**WORK INSTRUCTIONS**: Images are to be left out when the records below are printed word for word.

Data items

▬▬▬▬▬▬

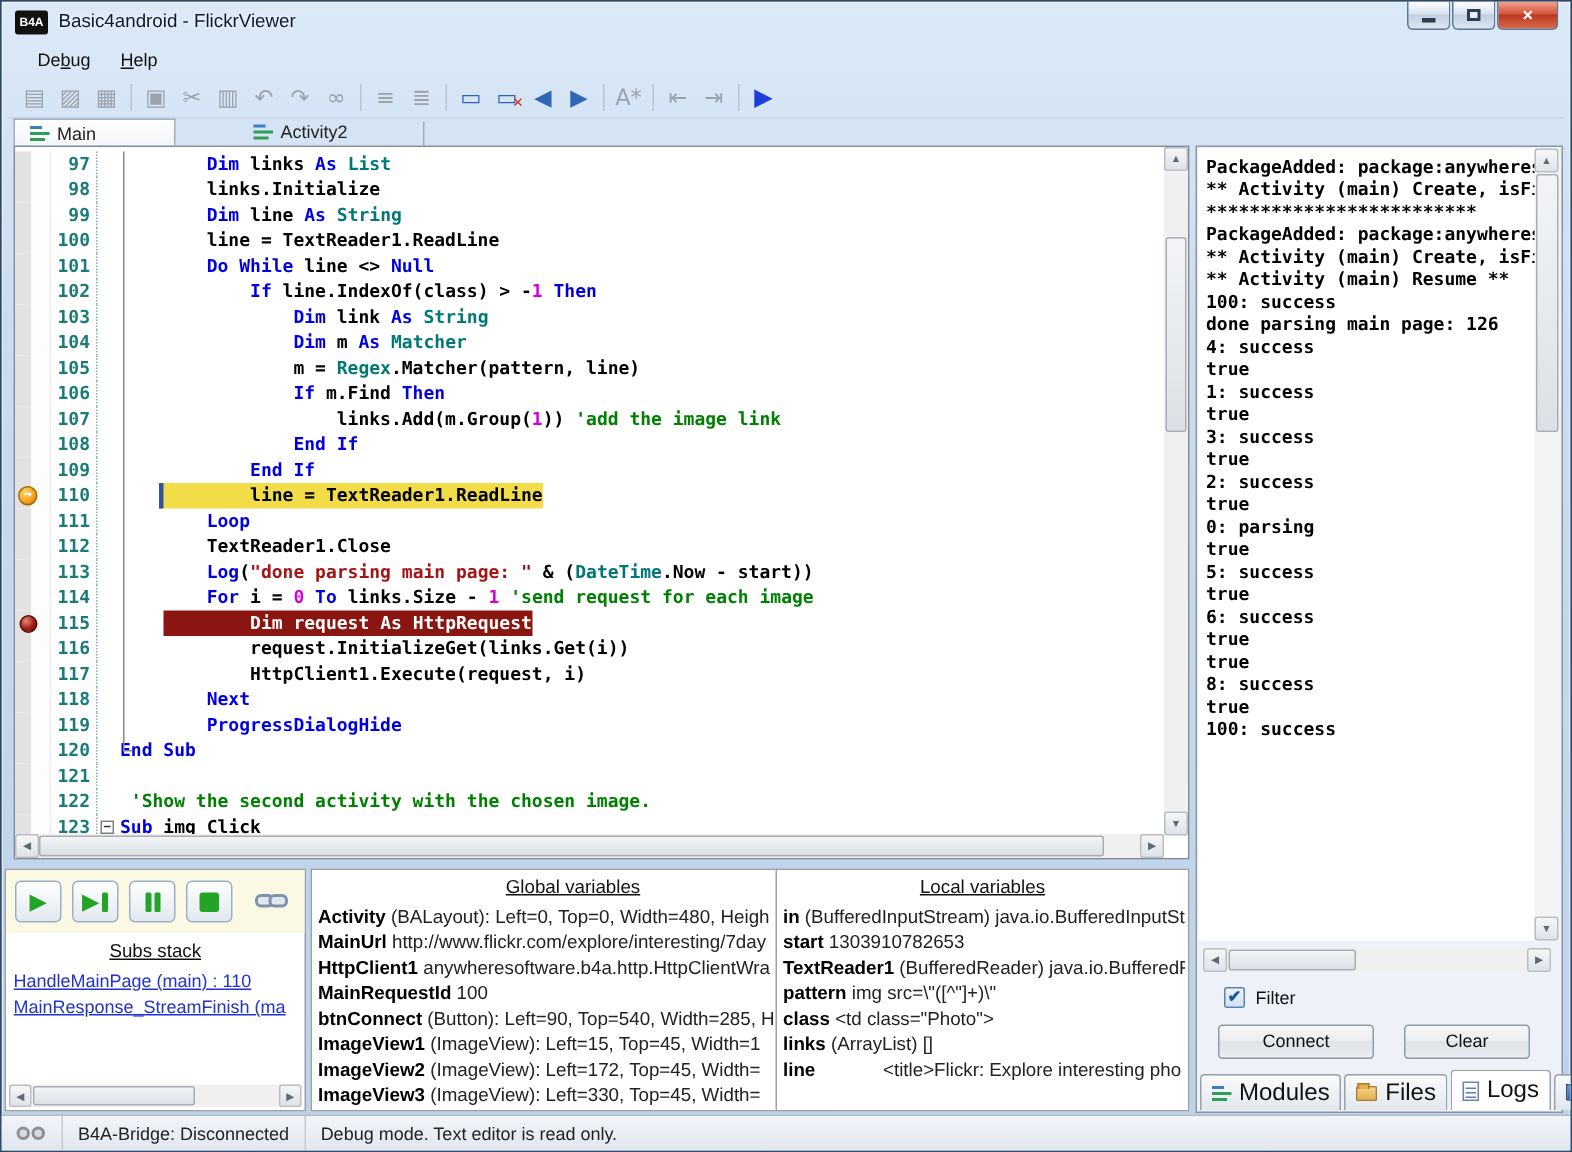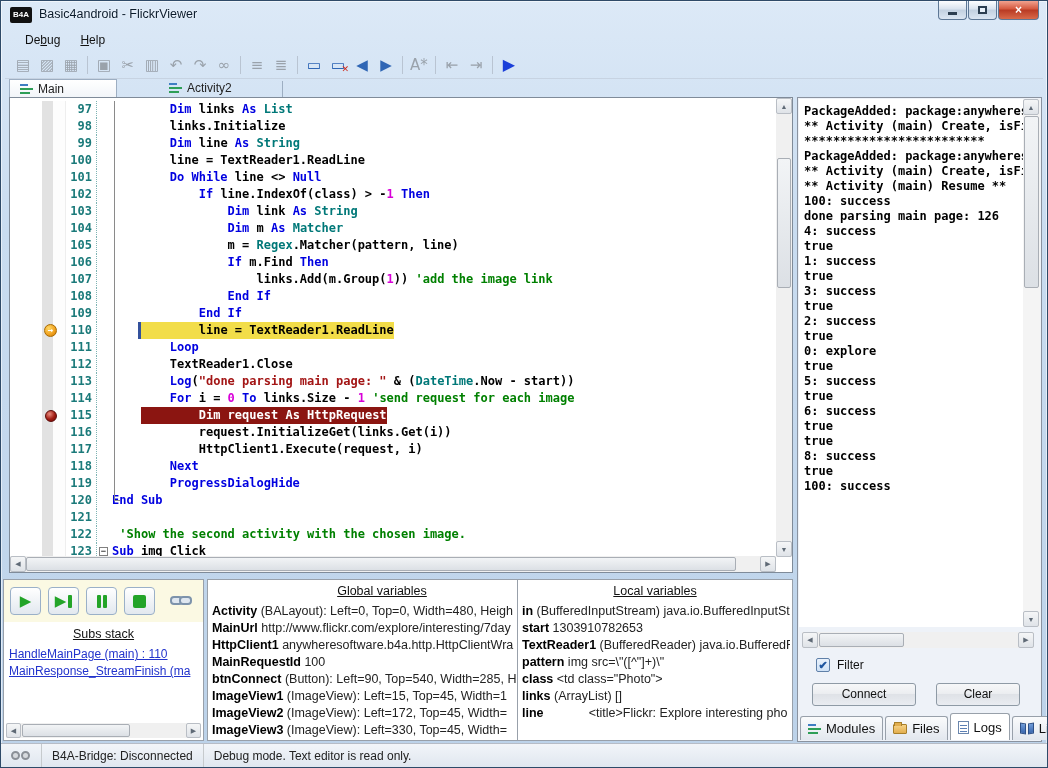--- a/index.html
+++ b/index.html
@@ -42,21 +42,21 @@
   .mtab.plain{margin-left:42px;}
   .mtabsep{width:1px;height:16px;background:#9daec2;margin-left:40px;}
   .mticon{display:inline-block;width:13px;height:10px;position:relative;}
   .mticon i{position:absolute;left:0;right:0;height:2px;}
   .mticon i:nth-child(1){top:0;background:#3f7ec2;width:8px;}
   .mticon i:nth-child(2){top:4px;background:#2e9e57;}
   .mticon i:nth-child(3){top:8px;background:#2e9e57;width:10px;}
   
   .editor{position:absolute;left:8px;top:96px;width:784px;height:476px;background:#fff;border:1px solid #7f8b99;}
   .rows{position:absolute;left:0;top:0;right:16px;bottom:16px;overflow:hidden;padding-top:3px;
-    font-family:"DejaVu Sans Mono",monospace;font-size:12px;font-weight:bold;margin-left:32px;}
+    font-family:"DejaVu Sans Mono",monospace;font-size:12px;font-weight:bold;}
   .cl{height:17px;display:flex;align-items:center;white-space:pre;}
   .gut{width:24px;height:17px;flex:0 0 24px;background:linear-gradient(90deg,#e2e2e2 11px,#fdfdfd 11px);
     border-right:1px solid #eee;position:relative;}
   .num{width:31px;flex:0 0 31px;text-align:right;padding-right:4px;color:var(--linenum);
     border-right:1px dotted #7fb4b4;height:17px;line-height:17px;}
   .fold{width:13px;flex:0 0 13px;height:17px;position:relative;}
   .foldbox{position:absolute;left:2px;top:4px;width:9px;height:9px;border:1px solid #808080;background:#fff;
     font-size:9px;line-height:7px;text-align:center;color:#333;font-family:"Liberation Sans",sans-serif;}
   .code{flex:1;height:17px;line-height:17px;padding-left:2px;}
   .sg-p{color:#000}.sg-k{color:var(--kw)}.sg-t{color:var(--type)}.sg-c{color:var(--comment)}
@@ -93,21 +93,21 @@
   .loghs{left:4px;top:534px;width:232px;height:16px;}
   .filterrow{position:absolute;left:18px;top:560px;display:flex;align-items:center;gap:7px;}
   .cbx{width:14px;height:14px;border:1px solid #5f80a8;background:linear-gradient(180deg,#e9f2fc,#cfe2f6);
     color:#1e56a0;font-size:11px;line-height:13px;text-align:center;font-weight:bold;border-radius:2px;}
   .btnrow{position:absolute;left:0;top:585px;right:0;}
   .w7btn{position:absolute;height:23px;border:1px solid #8e9aa5;border-radius:3px;text-align:center;line-height:21px;
     background:linear-gradient(180deg,#f6f7f8,#eceef1 45%,#dfe2e7 50%,#e9ecf1);font-size:12px;color:#111;}
   .btn-connect{left:14px;width:104px;}
   .btn-clear{left:138px;width:84px;}
   .btabs{position:absolute;left:2px;bottom:1px;right:0;height:27px;display:flex;align-items:flex-end;gap:2px;}
-  .btab{height:24px;display:flex;align-items:center;gap:5px;padding:0 7px;font-size:13px;
+  .btab{height:24px;display:flex;align-items:center;gap:5px;padding:0 7px;font-size:16px;
     background:linear-gradient(180deg,#fafbfc,#e2e7ee);border:1px solid #98a0aa;border-bottom:none;border-radius:3px 3px 0 0;}
   .btab.active{height:27px;background:#fff;text-align:right;}
   .ti{display:inline-block;position:relative;}
   .ti-modules{width:13px;height:10px;}
   .ti-modules i{position:absolute;left:0;right:0;height:2px;}
   .ti-modules i:nth-child(1){top:0;background:#3f7ec2;width:8px;}
   .ti-modules i:nth-child(2){top:4px;background:#2e9e57;}
   .ti-modules i:nth-child(3){top:8px;background:#2e9e57;width:10px;}
   .ti-files{width:14px;height:10px;background:linear-gradient(180deg,#f6d388,#e2ae4e);border:1px solid #a87f2a;border-radius:1px;}
   .ti-files::before{content:"";position:absolute;left:0;top:-3px;width:6px;height:3px;background:#e2ae4e;border:1px solid #a87f2a;border-bottom:none;}
@@ -339,21 +339,21 @@
         <div class="logln">100: success</div>
         <div class="logln">done parsing main page: 126</div>
         <div class="logln">4: success</div>
         <div class="logln">true</div>
         <div class="logln">1: success</div>
         <div class="logln">true</div>
         <div class="logln">3: success</div>
         <div class="logln">true</div>
         <div class="logln">2: success</div>
         <div class="logln">true</div>
-        <div class="logln">0: explore</div>
+        <div class="logln">0: parsing</div>
         <div class="logln">true</div>
         <div class="logln">5: success</div>
         <div class="logln">true</div>
         <div class="logln">6: success</div>
         <div class="logln">true</div>
         <div class="logln">true</div>
         <div class="logln">8: success</div>
         <div class="logln">true</div>
         <div class="logln">100: success</div>
       </div>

▬▬▬▬▬▬

**SOLUTION FOR THIS PROBLEM**:
--- a/index.html
+++ b/index.html
@@ -42,21 +42,21 @@
   .mtab.plain{margin-left:42px;}
   .mtabsep{width:1px;height:16px;background:#9daec2;margin-left:40px;}
   .mticon{display:inline-block;width:13px;height:10px;position:relative;}
   .mticon i{position:absolute;left:0;right:0;height:2px;}
   .mticon i:nth-child(1){top:0;background:#3f7ec2;width:8px;}
   .mticon i:nth-child(2){top:4px;background:#2e9e57;}
   .mticon i:nth-child(3){top:8px;background:#2e9e57;width:10px;}
   
   .editor{position:absolute;left:8px;top:96px;width:784px;height:476px;background:#fff;border:1px solid #7f8b99;}
   .rows{position:absolute;left:0;top:0;right:16px;bottom:16px;overflow:hidden;padding-top:3px;
-    font-family:"DejaVu Sans Mono",monospace;font-size:12px;font-weight:bold;margin-left:32px;}
+    font-family:"DejaVu Sans Mono",monospace;font-size:12px;font-weight:bold;}
   .cl{height:17px;display:flex;align-items:center;white-space:pre;}
   .gut{width:24px;height:17px;flex:0 0 24px;background:linear-gradient(90deg,#e2e2e2 11px,#fdfdfd 11px);
     border-right:1px solid #eee;position:relative;}
   .num{width:31px;flex:0 0 31px;text-align:right;padding-right:4px;color:var(--linenum);
     border-right:1px dotted #7fb4b4;height:17px;line-height:17px;}
   .fold{width:13px;flex:0 0 13px;height:17px;position:relative;}
   .foldbox{position:absolute;left:2px;top:4px;width:9px;height:9px;border:1px solid #808080;background:#fff;
     font-size:9px;line-height:7px;text-align:center;color:#333;font-family:"Liberation Sans",sans-serif;}
   .code{flex:1;height:17px;line-height:17px;padding-left:2px;}
   .sg-p{color:#000}.sg-k{color:var(--kw)}.sg-t{color:var(--type)}.sg-c{color:var(--comment)}
@@ -93,21 +93,21 @@
   .loghs{left:4px;top:534px;width:232px;height:16px;}
   .filterrow{position:absolute;left:18px;top:560px;display:flex;align-items:center;gap:7px;}
   .cbx{width:14px;height:14px;border:1px solid #5f80a8;background:linear-gradient(180deg,#e9f2fc,#cfe2f6);
     color:#1e56a0;font-size:11px;line-height:13px;text-align:center;font-weight:bold;border-radius:2px;}
   .btnrow{position:absolute;left:0;top:585px;right:0;}
   .w7btn{position:absolute;height:23px;border:1px solid #8e9aa5;border-radius:3px;text-align:center;line-height:21px;
     background:linear-gradient(180deg,#f6f7f8,#eceef1 45%,#dfe2e7 50%,#e9ecf1);font-size:12px;color:#111;}
   .btn-connect{left:14px;width:104px;}
   .btn-clear{left:138px;width:84px;}
   .btabs{position:absolute;left:2px;bottom:1px;right:0;height:27px;display:flex;align-items:flex-end;gap:2px;}
-  .btab{height:24px;display:flex;align-items:center;gap:5px;padding:0 7px;font-size:13px;
+  .btab{height:24px;display:flex;align-items:center;gap:5px;padding:0 7px;font-size:16px;
     background:linear-gradient(180deg,#fafbfc,#e2e7ee);border:1px solid #98a0aa;border-bottom:none;border-radius:3px 3px 0 0;}
   .btab.active{height:27px;background:#fff;text-align:right;}
   .ti{display:inline-block;position:relative;}
   .ti-modules{width:13px;height:10px;}
   .ti-modules i{position:absolute;left:0;right:0;height:2px;}
   .ti-modules i:nth-child(1){top:0;background:#3f7ec2;width:8px;}
   .ti-modules i:nth-child(2){top:4px;background:#2e9e57;}
   .ti-modules i:nth-child(3){top:8px;background:#2e9e57;width:10px;}
   .ti-files{width:14px;height:10px;background:linear-gradient(180deg,#f6d388,#e2ae4e);border:1px solid #a87f2a;border-radius:1px;}
   .ti-files::before{content:"";position:absolute;left:0;top:-3px;width:6px;height:3px;background:#e2ae4e;border:1px solid #a87f2a;border-bottom:none;}
@@ -339,21 +339,21 @@
         <div class="logln">100: success</div>
         <div class="logln">done parsing main page: 126</div>
         <div class="logln">4: success</div>
         <div class="logln">true</div>
         <div class="logln">1: success</div>
         <div class="logln">true</div>
         <div class="logln">3: success</div>
         <div class="logln">true</div>
         <div class="logln">2: success</div>
         <div class="logln">true</div>
-        <div class="logln">0: explore</div>
+        <div class="logln">0: parsing</div>
         <div class="logln">true</div>
         <div class="logln">5: success</div>
         <div class="logln">true</div>
         <div class="logln">6: success</div>
         <div class="logln">true</div>
         <div class="logln">true</div>
         <div class="logln">8: success</div>
         <div class="logln">true</div>
         <div class="logln">100: success</div>
       </div>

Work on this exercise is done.